═════ Selected text ═════

Subject: Libertarians and conservatives

>> Are we likely to change? Will be bring back freedom? What party speaks for liberty? And yes, I know the answer to that one; but every time I get near Libertarians their first move is to denounce conservatives as fools and idiots. <<

I think that's unfair. I'm a radical libertarian, but I have never denounced you as a fool or an idiot, nor ever come close to thinking of you in those terms. It is true that we have fundamental disagreements, and even perhaps that our differences greatly outweigh our similarities. But I respect your opinions even when I don't agree with them.

It's unfair to paint all libertarians with the same brush, unless you are yourself willing to be grouped with everyone who considers himself a conservative.

-- Robert Bruce Thompson thompson@ttgnet.com

I should have said organized Libertarians. As for instance the time I was invited to a big Libertarian dinner party, at which all the speeches and all the jokes were at the expense of conservatives. Sure made me feel like being part of the movement.

Niven said once Libertarianism is a vector not a position, and on that I agree; but I haven't entirely given up normal politics with a view to actually electing someone.

The problem is that the Republicans run conservative govern imperial/socialist. The Democrats run socialist and govern worse. I am no great fan of George Bush, and his father fired every friend I had in the Reagan White House as a reward for Regan's loyalty to his vice president; but Kerry would have been worse, God help us.

═════ Input data ═════

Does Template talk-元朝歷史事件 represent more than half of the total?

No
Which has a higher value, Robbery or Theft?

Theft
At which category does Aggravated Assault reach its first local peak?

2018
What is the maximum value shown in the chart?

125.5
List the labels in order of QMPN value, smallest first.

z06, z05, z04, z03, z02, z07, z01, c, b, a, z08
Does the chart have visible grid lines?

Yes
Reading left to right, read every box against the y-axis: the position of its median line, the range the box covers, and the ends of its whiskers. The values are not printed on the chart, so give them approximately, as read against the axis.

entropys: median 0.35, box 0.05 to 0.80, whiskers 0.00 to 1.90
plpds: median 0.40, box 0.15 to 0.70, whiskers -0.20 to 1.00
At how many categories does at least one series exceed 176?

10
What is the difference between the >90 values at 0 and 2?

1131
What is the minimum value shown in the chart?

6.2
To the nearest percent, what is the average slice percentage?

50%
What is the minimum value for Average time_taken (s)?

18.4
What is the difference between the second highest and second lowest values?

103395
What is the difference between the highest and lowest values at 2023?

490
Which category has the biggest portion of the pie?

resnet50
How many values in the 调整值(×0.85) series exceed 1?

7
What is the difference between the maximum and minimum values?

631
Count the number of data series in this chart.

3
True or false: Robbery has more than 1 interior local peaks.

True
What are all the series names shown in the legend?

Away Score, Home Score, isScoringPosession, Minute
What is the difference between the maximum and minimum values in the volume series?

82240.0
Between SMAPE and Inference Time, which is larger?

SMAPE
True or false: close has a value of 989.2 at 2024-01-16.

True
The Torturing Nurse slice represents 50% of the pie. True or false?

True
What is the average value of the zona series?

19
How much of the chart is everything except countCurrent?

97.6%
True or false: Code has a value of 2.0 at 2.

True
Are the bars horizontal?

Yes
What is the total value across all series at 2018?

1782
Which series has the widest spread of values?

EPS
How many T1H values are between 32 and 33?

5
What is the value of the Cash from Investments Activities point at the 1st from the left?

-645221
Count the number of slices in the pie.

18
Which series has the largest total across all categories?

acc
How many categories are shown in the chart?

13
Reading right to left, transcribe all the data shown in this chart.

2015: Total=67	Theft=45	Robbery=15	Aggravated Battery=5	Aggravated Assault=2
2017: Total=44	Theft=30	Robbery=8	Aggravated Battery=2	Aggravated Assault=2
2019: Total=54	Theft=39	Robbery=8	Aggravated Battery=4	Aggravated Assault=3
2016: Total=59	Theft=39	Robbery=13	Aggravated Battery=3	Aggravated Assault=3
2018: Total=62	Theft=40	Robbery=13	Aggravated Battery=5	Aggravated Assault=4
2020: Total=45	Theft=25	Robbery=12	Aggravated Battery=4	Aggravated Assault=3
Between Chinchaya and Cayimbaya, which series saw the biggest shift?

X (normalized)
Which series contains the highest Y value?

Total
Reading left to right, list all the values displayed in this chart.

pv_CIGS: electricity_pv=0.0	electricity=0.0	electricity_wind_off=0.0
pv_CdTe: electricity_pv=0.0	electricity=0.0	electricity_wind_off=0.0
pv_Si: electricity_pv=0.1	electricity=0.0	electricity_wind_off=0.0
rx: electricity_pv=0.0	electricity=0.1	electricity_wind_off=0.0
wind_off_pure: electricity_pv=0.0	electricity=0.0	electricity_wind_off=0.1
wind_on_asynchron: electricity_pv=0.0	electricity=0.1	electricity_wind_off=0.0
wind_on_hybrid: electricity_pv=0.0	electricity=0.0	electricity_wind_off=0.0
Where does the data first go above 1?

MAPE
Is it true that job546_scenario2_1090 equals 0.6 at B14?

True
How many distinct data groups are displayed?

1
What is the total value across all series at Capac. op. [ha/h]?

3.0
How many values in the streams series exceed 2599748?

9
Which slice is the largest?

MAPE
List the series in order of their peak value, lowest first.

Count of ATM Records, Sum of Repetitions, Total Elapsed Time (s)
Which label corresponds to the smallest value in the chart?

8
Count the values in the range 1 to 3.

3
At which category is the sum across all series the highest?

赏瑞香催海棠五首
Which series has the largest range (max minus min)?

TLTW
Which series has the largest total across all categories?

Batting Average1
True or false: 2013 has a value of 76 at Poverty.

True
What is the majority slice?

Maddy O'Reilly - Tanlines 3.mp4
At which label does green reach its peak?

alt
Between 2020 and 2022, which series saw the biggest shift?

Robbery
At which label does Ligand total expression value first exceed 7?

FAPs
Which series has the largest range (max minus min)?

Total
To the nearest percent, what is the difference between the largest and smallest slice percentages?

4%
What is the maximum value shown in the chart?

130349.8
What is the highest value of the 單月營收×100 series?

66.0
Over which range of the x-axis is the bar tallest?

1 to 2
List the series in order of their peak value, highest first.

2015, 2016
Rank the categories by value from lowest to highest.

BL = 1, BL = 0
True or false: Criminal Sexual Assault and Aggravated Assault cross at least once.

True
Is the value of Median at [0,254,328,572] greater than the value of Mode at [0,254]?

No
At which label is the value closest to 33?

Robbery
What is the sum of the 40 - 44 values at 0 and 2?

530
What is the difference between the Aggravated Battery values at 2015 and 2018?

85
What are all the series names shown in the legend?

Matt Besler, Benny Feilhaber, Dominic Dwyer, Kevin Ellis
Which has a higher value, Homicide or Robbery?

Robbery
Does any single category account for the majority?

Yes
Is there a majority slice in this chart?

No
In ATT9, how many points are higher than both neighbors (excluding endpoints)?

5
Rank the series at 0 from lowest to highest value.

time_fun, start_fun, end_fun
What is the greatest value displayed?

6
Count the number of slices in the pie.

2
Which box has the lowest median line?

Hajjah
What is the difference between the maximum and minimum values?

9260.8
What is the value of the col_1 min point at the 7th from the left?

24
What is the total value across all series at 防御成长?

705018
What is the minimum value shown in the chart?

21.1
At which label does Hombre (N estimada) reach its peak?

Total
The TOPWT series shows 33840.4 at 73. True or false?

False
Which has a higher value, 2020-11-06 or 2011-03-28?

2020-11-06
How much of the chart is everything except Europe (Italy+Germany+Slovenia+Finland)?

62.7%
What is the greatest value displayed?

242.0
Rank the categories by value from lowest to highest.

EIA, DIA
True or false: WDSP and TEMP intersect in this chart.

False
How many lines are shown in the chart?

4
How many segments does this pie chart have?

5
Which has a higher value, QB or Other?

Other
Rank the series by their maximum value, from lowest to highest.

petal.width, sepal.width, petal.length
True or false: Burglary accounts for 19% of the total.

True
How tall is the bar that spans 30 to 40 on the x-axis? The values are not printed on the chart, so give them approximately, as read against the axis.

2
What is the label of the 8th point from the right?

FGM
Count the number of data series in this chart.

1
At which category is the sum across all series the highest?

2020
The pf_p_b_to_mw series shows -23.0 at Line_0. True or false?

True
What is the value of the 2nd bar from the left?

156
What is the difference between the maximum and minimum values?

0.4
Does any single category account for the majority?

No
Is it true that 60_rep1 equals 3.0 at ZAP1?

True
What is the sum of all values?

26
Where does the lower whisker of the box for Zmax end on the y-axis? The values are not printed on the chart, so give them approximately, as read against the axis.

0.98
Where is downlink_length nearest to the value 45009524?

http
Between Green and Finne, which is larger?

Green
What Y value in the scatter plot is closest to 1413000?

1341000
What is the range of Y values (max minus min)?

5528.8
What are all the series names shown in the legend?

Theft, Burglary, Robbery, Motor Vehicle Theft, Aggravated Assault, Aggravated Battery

═════

• **Exercise requirements**
- a) According to the exchange on libertarians and conservatives, what did Niven once say Libertarianism is?
- b) Carry the exchange on libertarians and conservatives forward from the point where it stops.

• **Activity answers**
- a) A vector, not a position.

- b)
There is no party that wants to cut the budget, enforce the immigration laws, bring the troops home, and cut the entire scope of Federal interference in our affairs: yet not all that long ago there was one, called the Republican Party, that actually wanted to abolish the Department of Education. And had they not run the only man Clinton could beat in 1996 we might still have such a party. But Dole was entitled to run, knowing he would lose, knowing he would fail miserably. God knows why.

If the Republicans could return to their senses I wouldn't much worry about crooks. There are crooks everywhere. It's the busybody nanny state that says Civil Servants are better than crooks, and better to spend four times as much on bureaucrats and regulations than to have anyone stealing anything that worries me.

Crooks we can jail, but Das Buros immer stehen.

And see below

==========

Perhaps I ought to just stop:

Subject: your blithering babbling

Dear Sir

I have read your works starting in 1972 when I was a sophomore in college...One of my favorite literary characters is Colonel Falkenberg and CD 42nd Marines......

I love the universe you created with The Mote In God's Eye and King David's Spaceship, my copies both falling apart from being read and read again...so,

I was on your web page and read your blog on the trade deficient and what we could try to do save ourselves, then you said what you thought was the problem.......

the schools are there for the professors? the big problem are the unions? are you a libertaian or just stupid?

the percentage of American workers today in the unions is the lowest it has everbeen...with such low numbers, where is their power? But what the hell, there is always Wal-Mart to crush any idea of a union so I guess Wal_mart can keep locking the illeagal immigrints inside the store at night....toys for children, made by children..... our corporations are selling us down the Yangtze River..not our unionsk, not our schools, its the freaking corporations that are generating the trade loss....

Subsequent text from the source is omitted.